Hier matin, le premier ministre Stephen Harper s'est engagé à réduire de moitié, de 4 cents à 2 cents, la taxe d'accise sur le diesel et le carburant des avions.

En soi, par son impact, il s'agit d'une mesure assez mineure. Mais cette première promesse est sans doute l'élément le plus significatif de ce début de campagne électorale, parce qu'elle illustre de façon splendide ce que l'on pourrait appeler la méthode Harper, son talent pour structurer sa campagne autour de promesses conçues et formulées avec une précision chirurgicale tout à fait redoutable.

Le premier ministre reprend l'approche qui lui a si bien réussi lors de la précédente campagne électorale, celle de proposer un projet de gouvernement qui repose sur des engagements simples, pratiques et faciles à comprendre. Et de le faire en réussissant à faire mal à son principal adversaire.

En promettant de baisser le prix du diesel, le chef conservateur enfonce son scalpel dans la plaie suppurante qui affaiblit son adversaire Stéphane Dion, l'impopulaire Tournant vert. Avec un message d'une efficacité redoutable: Stéphane Dion veut augmenter le prix du carburant, moi, je le baisse.

Dans leurs publicités négatives, les conservateurs ont multiplié des attaques sans fondement contre les libéraux. Mais dans ce cas-ci, le message est sans faille. Le Tournant vert prévoit une augmentation de 7 cents sur une période de quatre ans de la taxe d'accise sur le diesel. Les conservateurs veulent la baisser de 2 cents. Je n'aimerais pas être à la place d'un candidat libéral dans une circonscription rurale.

Sur le terrain, les libéraux pourront toujours atténuer le choc en rappelant que leur chef a récemment annoncé des mesures d'atténuation pour les agriculteurs et les pêcheurs. Ce sera pire, parce qu'il leur faudra expliquer les modalités de cette aide, par exemple lorsqu'un pêcheur modifie une buse ou une hélice. Ils s'enfonceront en mettant en relief la complexité du projet et en donnant raison à Stephen Harper qui, contrairement à M. Dion, ne veut pas promettre «de nouvelles mesures révolutionnaires».

On retrouve également dans cette promesse une des autres grandes constantes de la démarche conservatrice, et c'est le talent à cibler ses clientèles et à lier les initiatives aux familles. À un premier niveau, l'engagement profite aux gros utilisateurs de diesel, l'industrie du camionnage ou encore l'agriculture. Mais il a été présenté comme une initiative qui viendra en aide à M. et Mme Tout-le-monde. «En cette période où les Canadiens s'inquiètent de l'augmentation des prix et du coût de l'énergie, nous devrions faire tout ce que nous pouvons pour réduire les prix.»
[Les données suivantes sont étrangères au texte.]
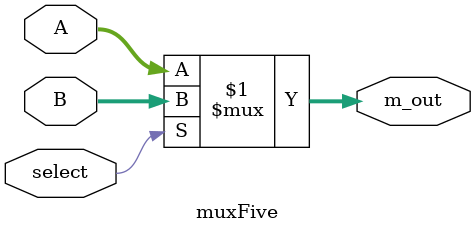
<source format=v>
module muxFive(m_out,A,B,select);  
output [4:0] m_out;  input [4:0] A,B;  input select; 
 
 assign m_out = (select)? B:A; 

endmodule 

</source>
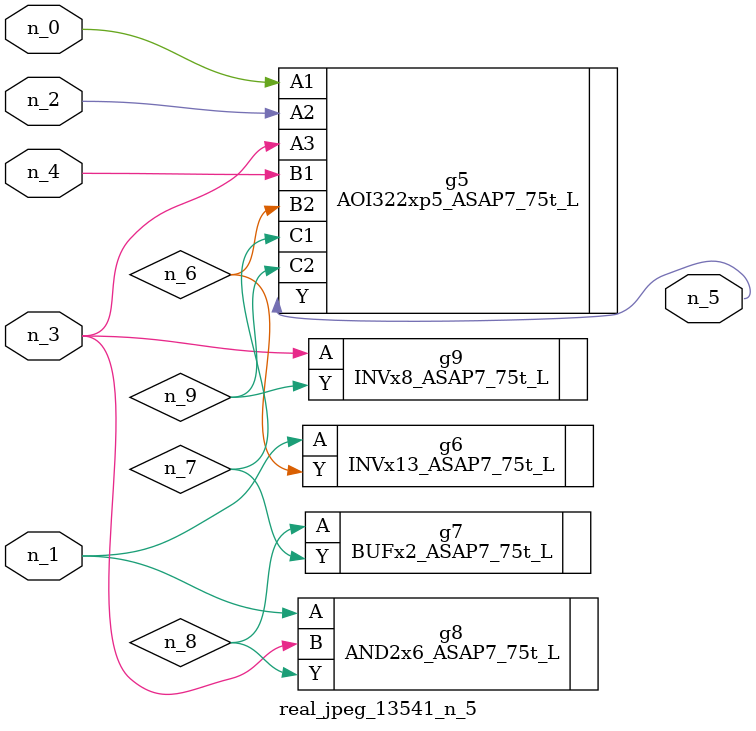
<source format=v>
module real_jpeg_13541_n_5 (n_4, n_0, n_1, n_2, n_3, n_5);

input n_4;
input n_0;
input n_1;
input n_2;
input n_3;

output n_5;

wire n_8;
wire n_6;
wire n_7;
wire n_9;

AOI322xp5_ASAP7_75t_L g5 ( 
.A1(n_0),
.A2(n_2),
.A3(n_3),
.B1(n_4),
.B2(n_6),
.C1(n_7),
.C2(n_9),
.Y(n_5)
);

INVx13_ASAP7_75t_L g6 ( 
.A(n_1),
.Y(n_6)
);

AND2x6_ASAP7_75t_L g8 ( 
.A(n_1),
.B(n_3),
.Y(n_8)
);

INVx8_ASAP7_75t_L g9 ( 
.A(n_3),
.Y(n_9)
);

BUFx2_ASAP7_75t_L g7 ( 
.A(n_8),
.Y(n_7)
);


endmodule
</source>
C'est du blabla. Cette baisse de 2 cents représente une diminution d'environ 1,48% du prix du litre de diesel, à condition que les pétrolières la refilent en entier aux utilisateurs. Cette petite réduction ne touche qu'une partie des frais de transport, puisqu'il y a d'autres coûts que le carburant. Et les coûts de transports ne constituent, à leur tour, qu'une portion relativement modeste du prix des biens de consommation. Quel sera l'effet net sur le consommateur? Trop peu pour que ça paraisse à la caisse enregistreuse.

Cette mesure va à en outre à contre-courant des politiques environnementales reconnues, puisqu'une baisse du prix des hydrocarbures aura tendance à encourager la consommation et donc, à favoriser les émissions de gaz à effets de serre.

La réponse de M. Harper, à cet égard, est assez étonnante. Il ne veut pas, dit-il, taxer des activités essentielles aux citoyens, comme le fait Stéphane Dion. On a besoin de camions pour transporter de denrées, on a besoin d'avions, explique le premier ministre. Tandis que ses propres politiques cherchent plutôt à contraindre les industries polluantes.

Le raisonnement peut sembler attrayant, mais il résiste mal à l'analyse. Ce n'est pas parce qu'une activité est utile qu'elle doit être épargnée dans les efforts de réduction de GES. La plupart des activités polluantes sont nécessaires, que ce soit l'agriculture, le chauffage des maisons, et aussi la production industrielle: on a besoin de papier, d'ordinateurs, de plastique, de peinture, de métal. La question est de savoir comment on peut transformer nos habitudes et réduire les impacts négatifs. Notamment dans les transports, qui comptent, au Québec, pour 38% des émissions de GES.

Bref, les 600 millions que coûterait cette promesse n'aideront pas les consommateurs, et n'aideront pas le camionnage de la bonne façon. C'est de l'argent mal dépensé. Mais cela n'empêchera sans doute pas M. Harper de marquer des points. Voilà un cas, encore une fois, où une mauvaise politique devient de la bonne politique.